***** Given records *****

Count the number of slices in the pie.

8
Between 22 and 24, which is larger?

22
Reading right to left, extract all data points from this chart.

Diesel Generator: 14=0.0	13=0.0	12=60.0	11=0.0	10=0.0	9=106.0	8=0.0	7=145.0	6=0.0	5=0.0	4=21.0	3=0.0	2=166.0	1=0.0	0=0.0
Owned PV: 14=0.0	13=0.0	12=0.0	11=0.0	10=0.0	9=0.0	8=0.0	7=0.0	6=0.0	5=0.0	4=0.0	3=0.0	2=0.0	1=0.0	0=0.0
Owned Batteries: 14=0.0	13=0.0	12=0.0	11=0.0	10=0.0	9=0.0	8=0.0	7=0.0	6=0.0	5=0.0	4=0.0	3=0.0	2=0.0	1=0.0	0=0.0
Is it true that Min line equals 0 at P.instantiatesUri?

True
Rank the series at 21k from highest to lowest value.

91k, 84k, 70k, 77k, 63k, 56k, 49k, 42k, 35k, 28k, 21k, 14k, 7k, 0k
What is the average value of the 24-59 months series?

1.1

*****
***** Given records *****

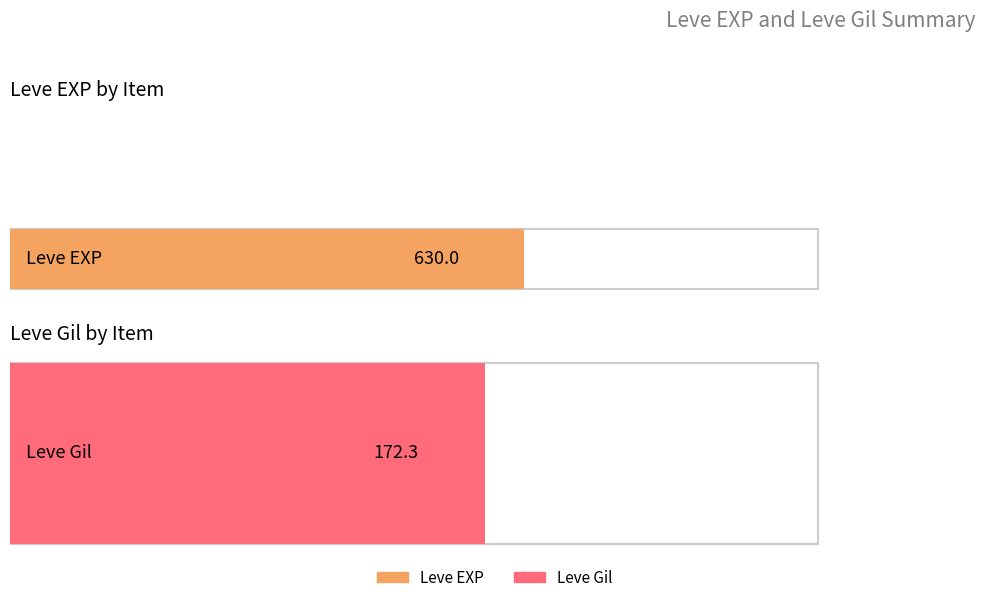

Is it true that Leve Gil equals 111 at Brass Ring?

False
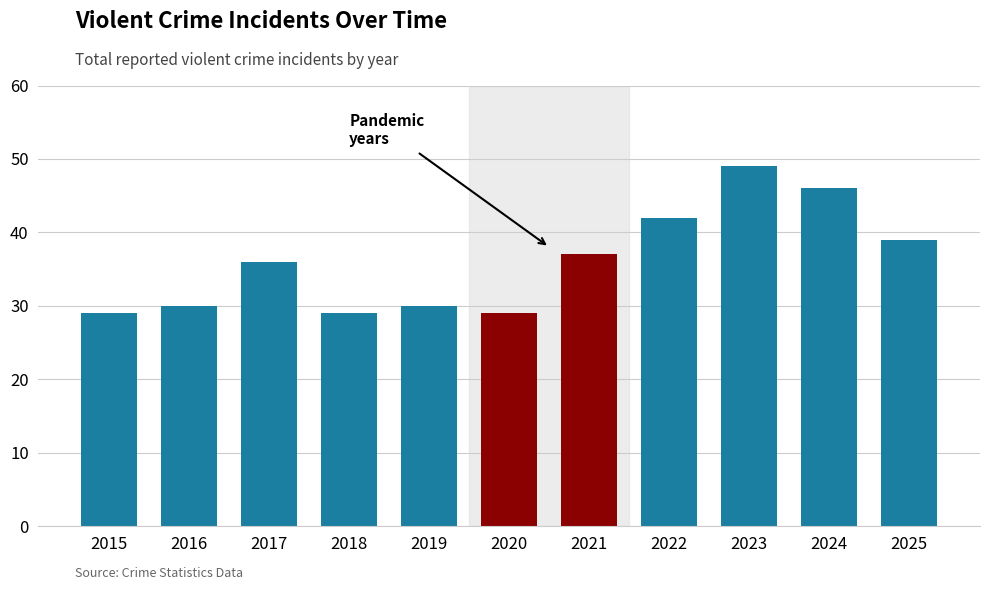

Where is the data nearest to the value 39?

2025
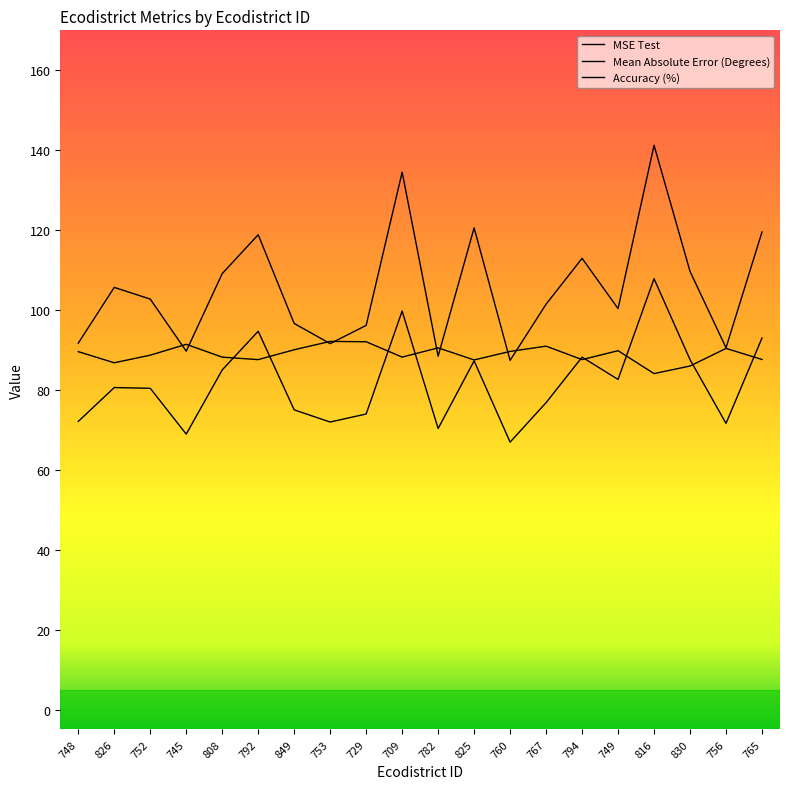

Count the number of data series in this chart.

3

*****
***** Given records *****

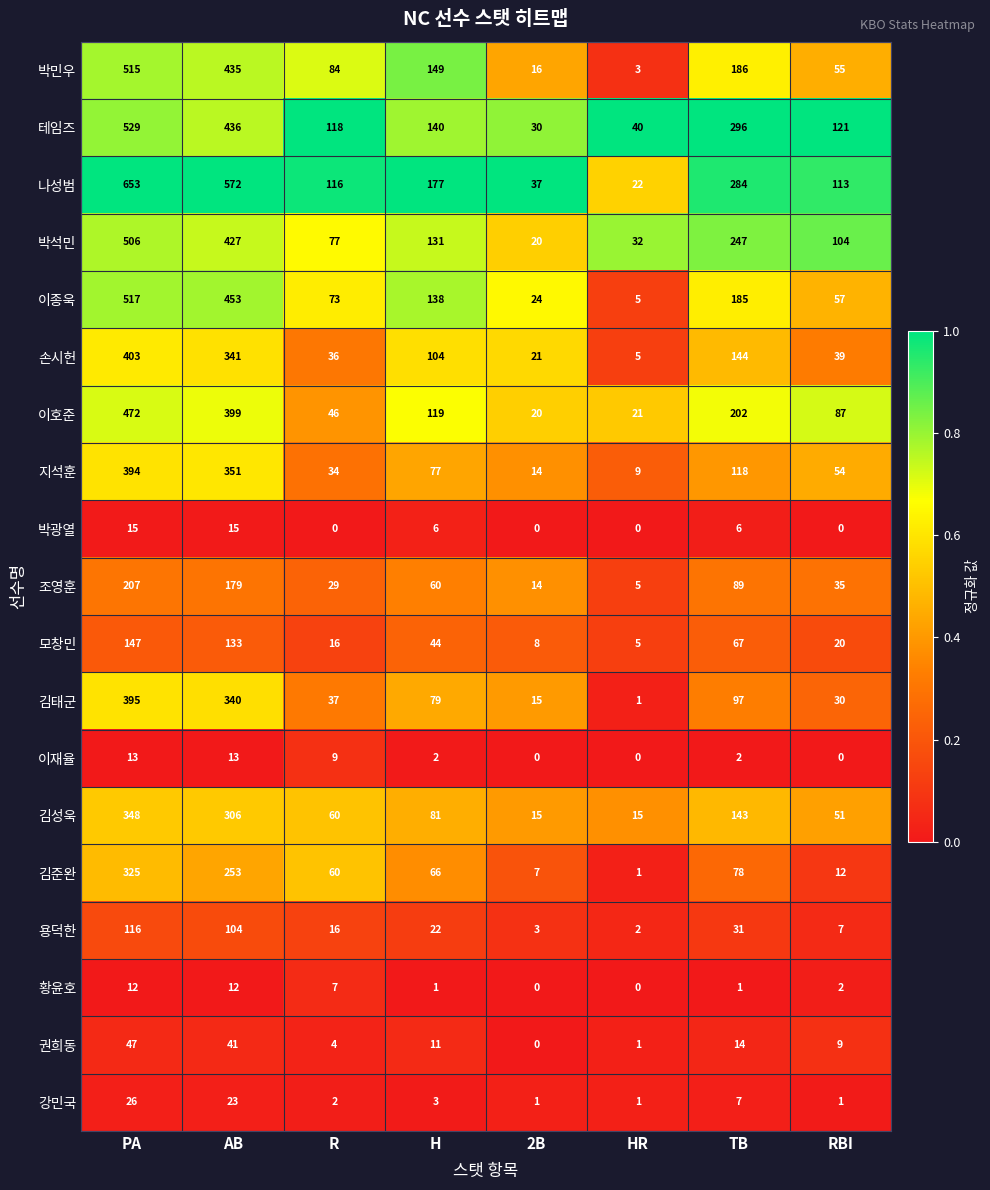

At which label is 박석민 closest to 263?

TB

*****

Please reproduce the entries above, from the line with "Count the number of slices in the pie." up to and including the line with "Reading right to".

Count the number of slices in the pie.

8
Between 22 and 24, which is larger?

22
Reading right to left, extract all data points from this chart.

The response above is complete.